Moods picked up with the premiere of Before Night Falls, artist Julian Schnabel‘s lovingly made movie about gay Cuban writer Reinaldo Arenas. (Message to star Javier Bardem: Wanna marry me?) In fact, everyone was so hungry for this event — things were slow — that people were lobbying for placement in the overbooked theater as Schnabel advised, “If you don’t get a seat, take out a knife.” As the crowd organized itself without weapons, Schnabel prepared to address us, only to have his friend Lou Reed shout out, “Sing!” The movie, which sang for itself, is a walk on the wild side, especially when Johnny Depp turns up as a drag queen who smuggles Arenas’s novel out of jail via his anus. From the looks of it, he probably could have performed a similar stunt for Tolstoy.
The equally overattended after-party was at Schnabel’s loft, where Ross Bleckner grinned and said, “Beautiful! I can’t imagine where he learned to make a movie!” I asked Schnabel if this one was harder to direct than Basquiat. “No,” he tossed off, “it was more like a DNA print for me.” More meaningfully, is it easier now to be gay in Cuba? “For some gays, sometimes,” Schnabel said. “It depends on Castro‘s whims.” He added that not long ago, designer Jean-Paul Gaultier was arrested just for being in a Cuban gay joint — the ultimate fashion victim.
With my latest novel tucked up my ass, I chased some more thrills before night fell and ran into Spa honcho Steve Lewis outside that wildly popular club. In between telling desperate would-be entrants, “That’s not my job,” Lewis revealed to me that he exclusively loves Asian women. “I haven’t slept with a white woman in seven years,” he said. “Pamela Lee let me touch her breasts once and it did nothing for me.” Me neither!
But things have been slow — so slow that I’m getting sick just thinking about the movie Madonna’s supposed to make with her hubby, Tarantino wannabe Guy Ritchie. This project will surely end the marriage, both careers, the entire art of moviemaking, and probably all of civilization! Doesn’t anyone remember Shanghai Surprise?
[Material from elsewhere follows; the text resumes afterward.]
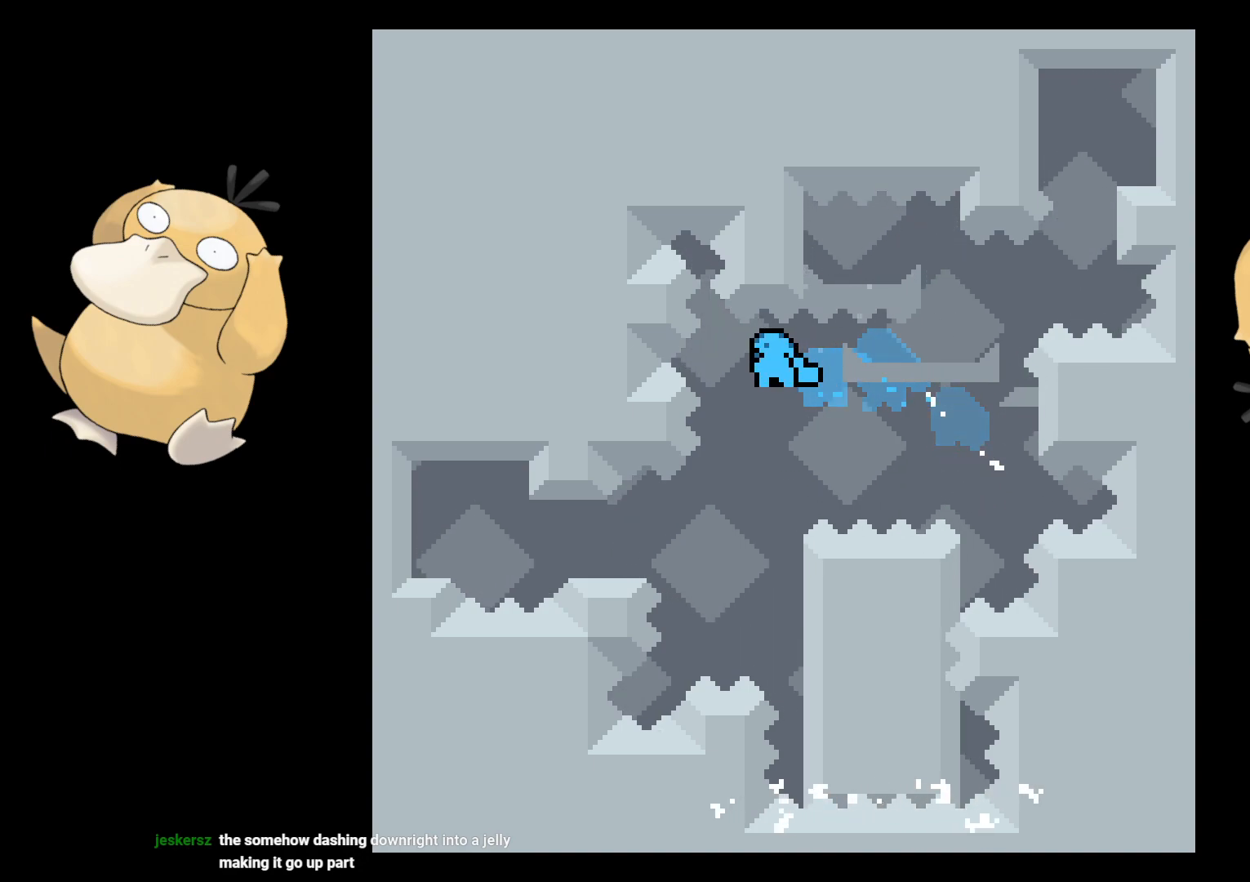
{"buttons": ["L2", "DPAD_RIGHT"], "left_stick": "center", "right_stick": "center", "events": [[50, "DPAD_UP", "up"], [67, "DPAD_LEFT", "up"], [283, "DPAD_RIGHT", "down"]]}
On a happier note, Britney (if not Madonna) was represented in Butch It Up 2: Don’t Ask, Don’t Tell — a vigorously fun revue at the Duplex consisting of guys in army fatigues belting out women’s songs with honest emotion and campy winks. The show served up star turn after star turn — a hip-hop “At the Ballet,” a butt-grabbing West Side Story, a heartfelt “He Touched Me” — and the recurring theme of secret love added poignance, the wonderful cast delivering the songs as if they were written for gay men. My main complaint is that no new life can possibly be mined out of “Don’t Cry Out Loud.” Just keep it inside.
But I can’t hold back just a couple more things. Famous relation Bebe Buell sang out loud in a hard-driving set at Don Hill’s that had her boasting of sobriety (“I am the mother of rock and roll, so I must stay completely clean”), taking off her coat to reveal a clingy blouse (“Try not to stare at this area. I get hard nipples when I rock”), and serving up candid confessions (“I’m good at making other people famous”). It’s her turn — she’s fabulous!
Meanwhile, nipples froze in terror when Barneys shoppers took in the poignant sight of Christina Aguilera looking humiliated as her gigantic coat got stuck in a moving escalator. I felt so bad for her! But I recovered in time to overhear a fashion queen say this at an awards event at Cipriani: “I’m tired of open relationships. I saw my last boyfriend in a circle jerk with four musclemen at the Cock. It was cool for the moment, but then I thought, ‘Is this guy really going to be there for me?'” Yeah, honey — when things are slow.